Florida lawmakers have greenlighted Gov. Ron DeSantis’ plan to speed up 20 highway construction projects across the state.
When the Legislative Session ended last week, DeSantis brought up his Moving Florida Forward program, saying the initiative will “meet the needs of a growing state.”
“I requested $4 billion for the Moving Florida Forward so we can get ahead of some of these traffic problems,” DeSantis said in a press conference after legislators passed a $117 billion budget. “Some of these items may take 20 years. I want to accelerate that to get it done much sooner, and the Legislature responded.”
DeSantis’ Moving Florida Forward also requires borrowing an additional $3 billion as the state invests in a four-year, $7 billion road construction project to address some of the most traffic congested parts of the state.
Some of those prioritized projects include reconstructing Interstate 4 from ChampionsGate to the Osceola Parkway in Central Florida; redesigning the Interstate 95 and U.S. 1 interchange in Ormond Beach; widening a portion of Interstate 75 in Southwest Florida near Fort Myers and Naples; and reconstructing the Fruitville Road interchange in Sarasota County.

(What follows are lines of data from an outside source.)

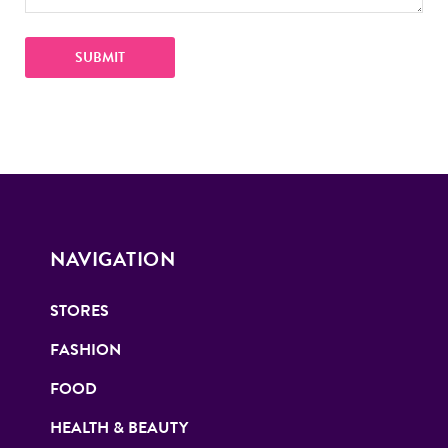
NAVIGATION
STORES
FASHION
FOOD
HEALTH & BEAUTY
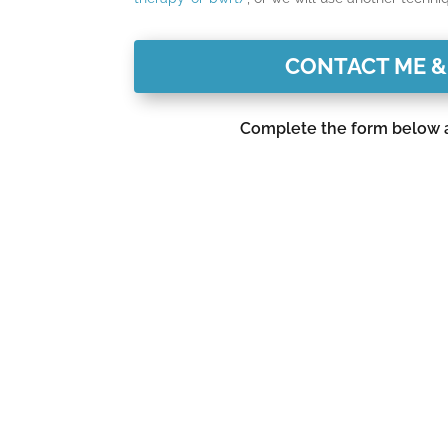
CONTACT ME &
Complete the form below an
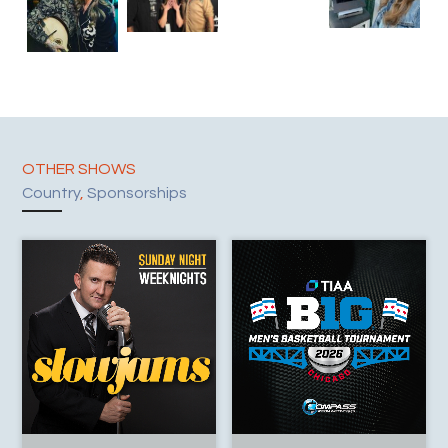
OTHER SHOWS
Country
,
Sponsorships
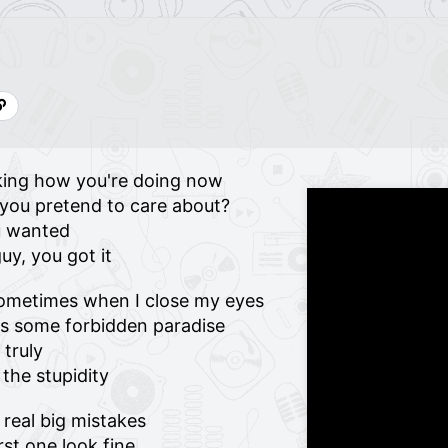
sking how you're doing now
e you pretend to care about?
u wanted
uy, you got it
sometimes when I close my eyes
as some forbidden paradise
 truly
 the stupidity
real big mistakes
st one look fine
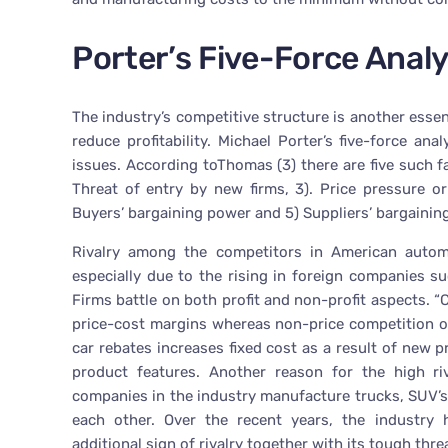
Porter’s Five-Force Analy
The industry’s competitive structure is another essent
reduce profitability. Michael Porter’s five-force an
issues. According toThomas (3) there are five such fa
Threat of entry by new firms, 3). Price pressure o
Buyers’ bargaining power and 5) Suppliers’ bargainin
Rivalry among the competitors in American autom
especially due to the rising in foreign companies s
Firms battle on both profit and non-profit aspects. 
price-cost margins whereas non-price competition on
car rebates increases fixed cost as a result of new
product features. Another reason for the high riv
companies in the industry manufacture trucks, SUV’s 
each other. Over the recent years, the industry
additional sign of rivalry together with its tough threa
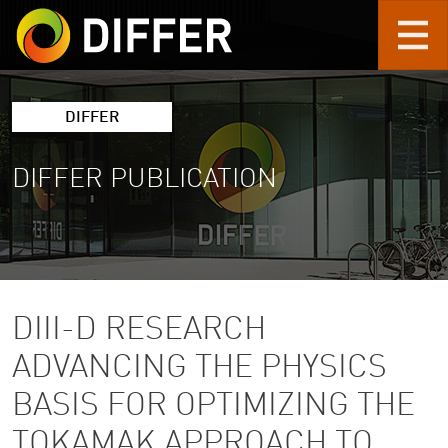
Skip to main content
DIFFER
DIFFER PUBLICATION
DIII-D RESEARCH
ADVANCING THE PHYSICS
BASIS FOR OPTIMIZING THE
TOKAMAK APPROACH TO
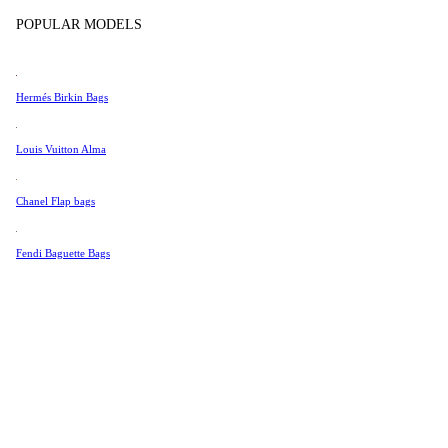
Tissot
POPULAR MODELS
Universal Genève
Valentino
Hermés Birkin Bags
Van Cleef & Arpels
Vivienne Westwood
Louis Vuitton Alma
See All →
Chanel Flap bags
Fendi Baguette Bags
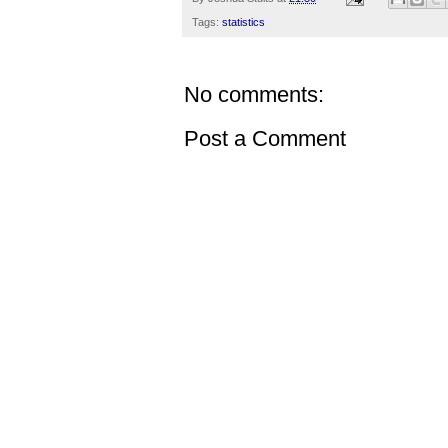
Tags:
statistics
No comments:
Post a Comment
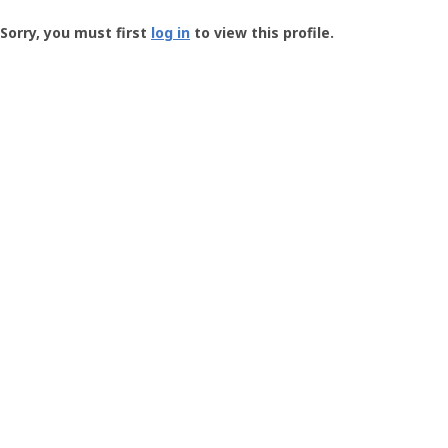
Groundspeak
-
Sorry, you must first
log in
to view this profile.
User
Profile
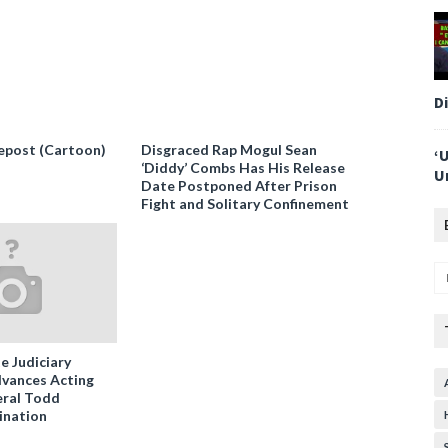
D
epost (Cartoon)
Disgraced Rap Mogul Sean
‘
‘Diddy’ Combs Has His Release
U
Date Postponed After Prison
Fight and Solitary Confinement
e Judiciary
vances Acting
ral Todd
ination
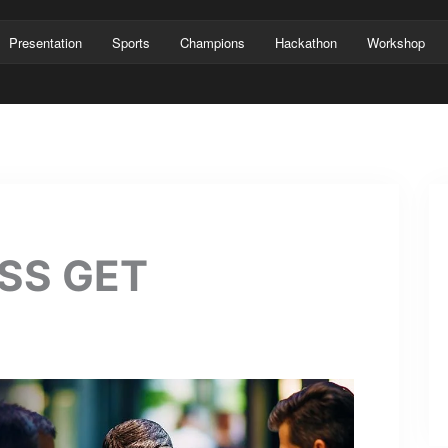
Presentation
Sports
Champions
Hackathon
Workshop
SS GET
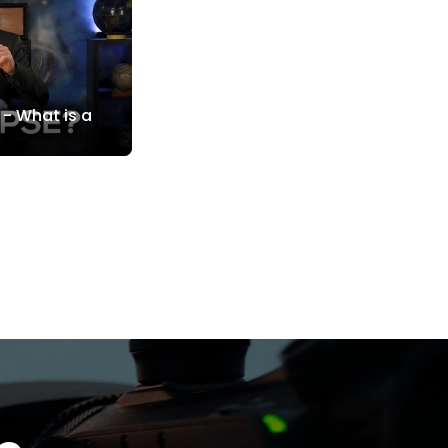
 - What is a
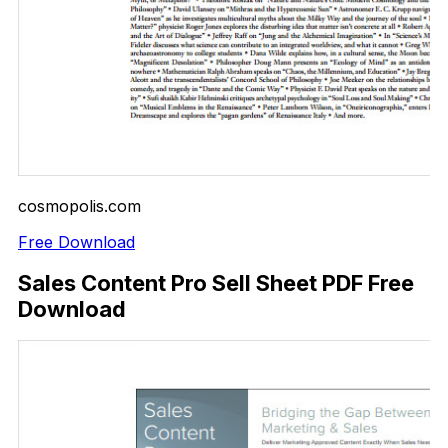
cosmopolis.com
Free Download
Sales Content Pro Sell Sheet PDF Free
Download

“I don’t think we can wait 20 years to get this type of relief,” DeSantis said in January when he announced his plan that was intended to speed up some of the road construction projects that might otherwise take two decades to complete. “These are all projects in the pipeline. They have been approved by local communities. They are really ready to get going, we just need to put the funds in place.”
Florida Department of Transportation (FDOT) Secretary Jared Perdue had called Moving Florida Forward the largest investment in road construction in his 20-year career with the state.

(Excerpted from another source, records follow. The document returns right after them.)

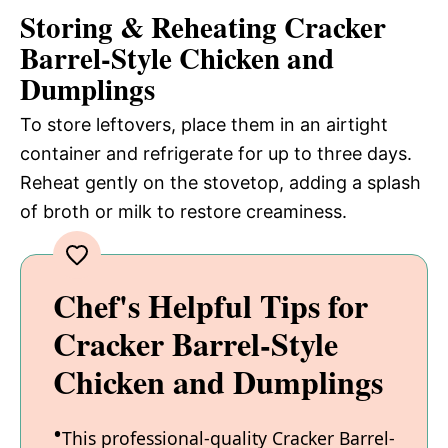
Storing & Reheating Cracker
Barrel-Style Chicken and
Dumplings
To store leftovers, place them in an airtight
container and refrigerate for up to three days.
Reheat gently on the stovetop, adding a splash
of broth or milk to restore creaminess.
Chef's Helpful Tips for
Cracker Barrel-Style
Chicken and Dumplings
This professional-quality Cracker Barrel-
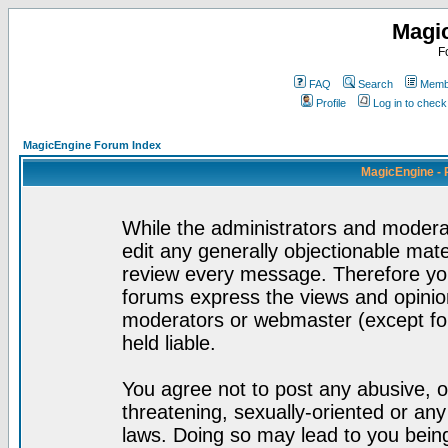
Magi
F
FAQ
Search
Membe
Profile
Log in to chec
MagicEngine Forum Index
MagicEngine - 
While the administrators and moderat
edit any generally objectionable mater
review every message. Therefore yo
forums express the views and opinion
moderators or webmaster (except for
held liable.
You agree not to post any abusive, o
threatening, sexually-oriented or any
laws. Doing so may lead to you bei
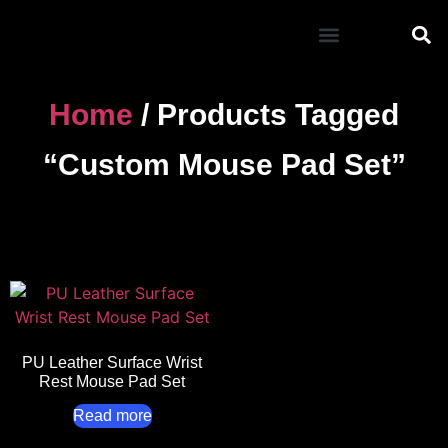
Mouse Pad
Home
/ Products Tagged
“custom Mouse Pad Set”
PU Leather Surface Wrist
Rest Mouse Pad Set
Read more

However, some lawmakers had expressed concerns it might be too ambitious for FDOT, which also received a $13.6 billion budget for its typical work program.
“I’m not sure DOT can do $4 billion worth projects in one year with all their other work programs,” said Sen. Ed Hooper, a Clearwater Republican who oversees the Senate Transportation, Tourism and Economic Development Appropriations Subcommittee, when the two chambers were in budget conference talks last month.
Ultimately, however, the $4 billion was included in the state’s spending plan.